Banking is risk management because of the term mismatch. Simply put, banks take in deposits, which are payable on demand, and lend it out at term, which means the banks can't get it back. By ordinary business rules, banks are bankrupt, because they cannot pay back what they owe. Anytime you can get a large bunch of depositors together, you can prove this, by starting a "run" on a bank.
This not only makes banking different from all other businesses, it also makes banking, all of banking, at is very core an exercise in managing the risk of those term loans (and those deposits, but there are some easy answers to that side). Insurance is the same, although different in some ways. As Alex has it:
Most security folks (and many in the financial industry) believe that risk analysis is something to *engineer* future state, rather than a tool used in understanding our ability to meet qualitative objectives. As such, when the state of nature changes (as it inevitably does) or when it's determined that the analyst screwed up in accounting for uncertainty or variable measurement - the whole process is demonized.
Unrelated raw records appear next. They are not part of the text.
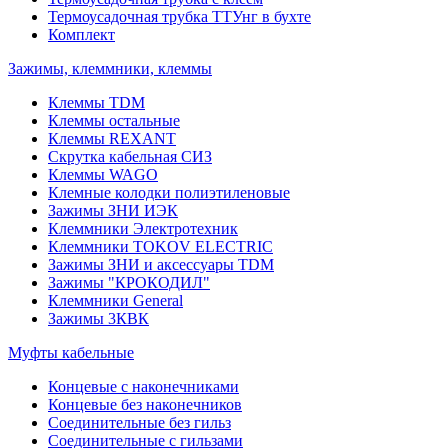
Термоусадочная трубка ТТУнг в бухте
Комплект
Зажимы, клеммники, клеммы
Клеммы TDM
Клеммы остальные
Клеммы REXANT
Скрутка кабельная СИЗ
Клеммы WAGO
Клемные колодки полиэтиленовые
Зажимы ЗНИ ИЭК
Клеммники Электротехник
Клеммники TOKOV ELECTRIC
Зажимы ЗНИ и аксессуары TDM
Зажимы "КРОКОДИЛ"
Клеммники General
Зажимы 3КВК
Муфты кабельные
Концевые с наконечниками
Концевые без наконечников
Соединительные без гильз
Соединительные с гильзами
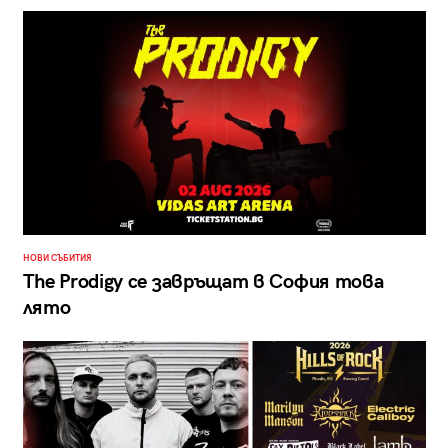
НОВИ СЪБИТИЯ
The Prodigy се завръщат в София това
лято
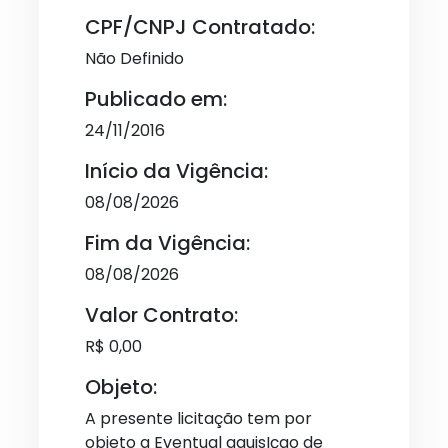
CPF/CNPJ Contratado:
Não Definido
Publicado em:
24/11/2016
Início da Vigência:
08/08/2026
Fim da Vigência:
08/08/2026
Valor Contrato:
R$ 0,00
Objeto:
A presente licitação tem por
objeto a Eventual aquisIçao de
If banks did that, they would die. When banks muck up their risk management, they fail because that's what they are, they are risk. When the entire sector, banking as an industry, mucks up its risk management, then it fails, as a sector. Finance goes down the tube.
On the other hand, other businesses have risk management. It's an option, it's a nice-to-have, or a told-to-have. As Alex says of public companies:
First, allow me to point you to future earnings guidance statements made by public companies.
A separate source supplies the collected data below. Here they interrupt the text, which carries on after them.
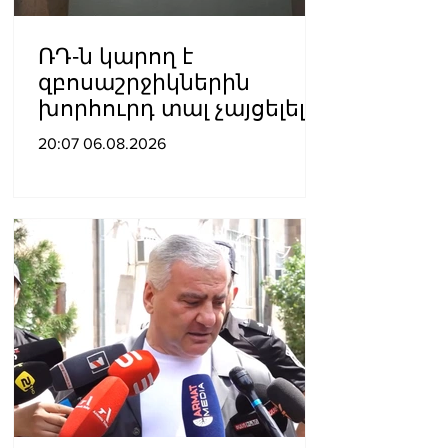
ՌԴ-ն կարող է
զբոսաշրջիկներին
խորհուրդ տալ չայցելել
Հայաստան՝
20:07 06.08.2026
ռուսաստանցիների
ձերբակալությունների
պատճառով.
Մատվիենկո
Or, as Don wrote in comments over at EC, "Risk management as the basis for information security planning is alive and well in healthcare (required by HIPAA) and for federal systems (required by FISMA)." Some companies are told to do it, but that alone doesn't make it right, nor useful.
What does this is-versus-have differentiation allow us to say? Well, in banking, if you don't do risk management, you are dead. You are expert in this, and maybe nothing else. It is your core competence, it your very being, your essence.
In other businesses, not so. It all depends. Maybe you have a competence in risk management, or maybe you have a department that does this, or maybe your security guys think it's hot stuff. Or maybe not. The point being, risk management is optional, and some firms will be good at it and some not. Or, as Alex puts it:
Chemical and Aerospace engineering, Food Service, and many other industries I'm skipping over do perform rigorous risk analysis, it's just that the system they operate in has much less uncertainty.
Which leads to the rather contrary conclusion that, unless it delivers results, then ... it might not be worth the money, however it is arrived at, whatever you are cooking. And by obvious conclusion, there are options: you can either apply risk management as it is mathematically inspired, or you can choose to eliminate these risks, as was the old 1990s security dogma, or you can choose to manage these risks from a business perspective, incorporating other knowledge.
The point of the first half of that post was to open up the options. Only banks have to do risk management, and cannot choose. Others can choose. Which sets it up for the rest of the post, which suggests that actually, risk management as it is stressed by the "economic" school may not be worthwhile.